>>>

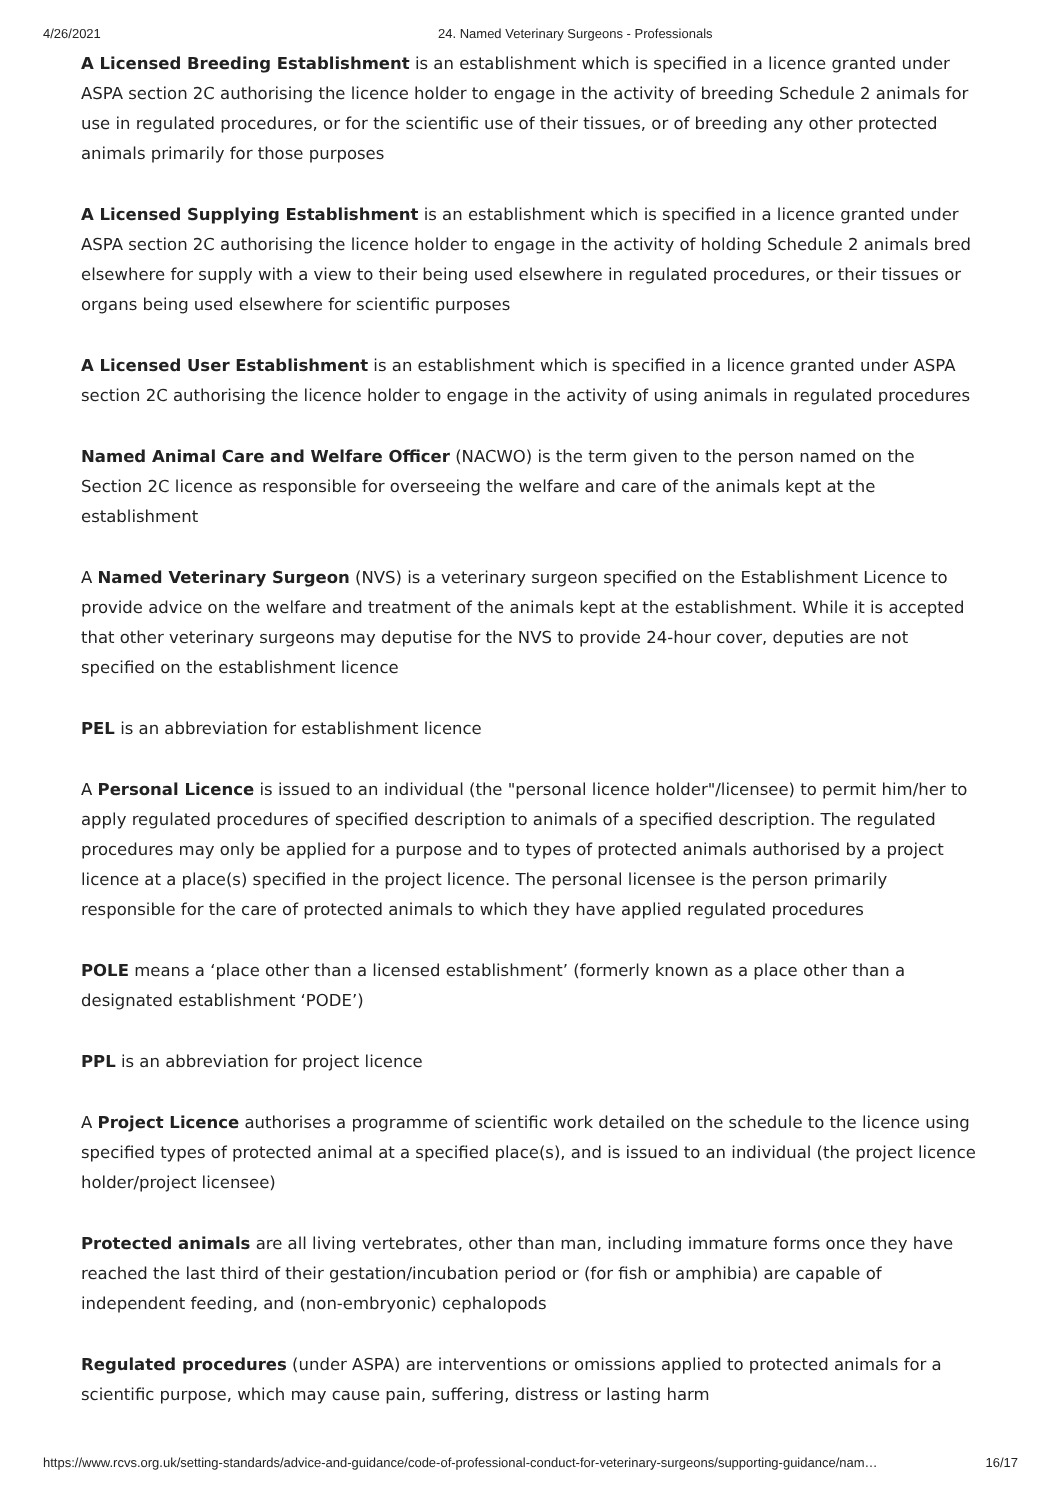4/26/2021 24. Named Veterinary Surgeons - Professionals
A Licensed Breeding Establishment is an establishment which is specified in a licence granted under ASPA section 2C authorising the licence holder to engage in the activity of breeding Schedule 2 animals for use in regulated procedures, or for the scientific use of their tissues, or of breeding any other protected animals primarily for those purposes
A Licensed Supplying Establishment is an establishment which is specified in a licence granted under ASPA section 2C authorising the licence holder to engage in the activity of holding Schedule 2 animals bred elsewhere for supply with a view to their being used elsewhere in regulated procedures, or their tissues or organs being used elsewhere for scientific purposes
A Licensed User Establishment is an establishment which is specified in a licence granted under ASPA section 2C authorising the licence holder to engage in the activity of using animals in regulated procedures
Named Animal Care and Welfare Officer (NACWO) is the term given to the person named on the Section 2C licence as responsible for overseeing the welfare and care of the animals kept at the establishment
A Named Veterinary Surgeon (NVS) is a veterinary surgeon specified on the Establishment Licence to provide advice on the welfare and treatment of the animals kept at the establishment. While it is accepted that other veterinary surgeons may deputise for the NVS to provide 24-hour cover, deputies are not specified on the establishment licence
PEL is an abbreviation for establishment licence
A Personal Licence is issued to an individual (the "personal licence holder"/licensee) to permit him/her to apply regulated procedures of specified description to animals of a specified description. The regulated procedures may only be applied for a purpose and to types of protected animals authorised by a project licence at a place(s) specified in the project licence. The personal licensee is the person primarily responsible for the care of protected animals to which they have applied regulated procedures
POLE means a ‘place other than a licensed establishment’ (formerly known as a place other than a designated establishment ‘PODE’)
PPL is an abbreviation for project licence
A Project Licence authorises a programme of scientific work detailed on the schedule to the licence using specified types of protected animal at a specified place(s), and is issued to an individual (the project licence holder/project licensee)
Protected animals are all living vertebrates, other than man, including immature forms once they have reached the last third of their gestation/incubation period or (for fish or amphibia) are capable of independent feeding, and (non-embryonic) cephalopods
Regulated procedures (under ASPA) are interventions or omissions applied to protected animals for a scientific purpose, which may cause pain, suffering, distress or lasting harm
https://www.rcvs.org.uk/setting-standards/advice-and-guidance/code-of-professional-conduct-for-veterinary-surgeons/supporting-guidance/nam… 16/17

<<<

__About this exercise__.
Since only part of the listing is wanted, copy exactly the lines from the one holding "Named Animal Care" to the one holding "Protected animals are", both included.

__Exercise solution__.
Named Animal Care and Welfare Officer (NACWO) is the term given to the person named on the Section 2C licence as responsible for overseeing the welfare and care of the animals kept at the establishment
A Named Veterinary Surgeon (NVS) is a veterinary surgeon specified on the Establishment Licence to provide advice on the welfare and treatment of the animals kept at the establishment. While it is accepted that other veterinary surgeons may deputise for the NVS to provide 24-hour cover, deputies are not specified on the establishment licence
PEL is an abbreviation for establishment licence
A Personal Licence is issued to an individual (the "personal licence holder"/licensee) to permit him/her to apply regulated procedures of specified description to animals of a specified description. The regulated procedures may only be applied for a purpose and to types of protected animals authorised by a project licence at a place(s) specified in the project licence. The personal licensee is the person primarily responsible for the care of protected animals to which they have applied regulated procedures
POLE means a ‘place other than a licensed establishment’ (formerly known as a place other than a designated establishment ‘PODE’)
PPL is an abbreviation for project licence
A Project Licence authorises a programme of scientific work detailed on the schedule to the licence using specified types of protected animal at a specified place(s), and is issued to an individual (the project licence holder/project licensee)
Protected animals are all living vertebrates, other than man, including immature forms once they have reached the last third of their gestation/incubation period or (for fish or amphibia) are capable of independent feeding, and (non-embryonic) cephalopods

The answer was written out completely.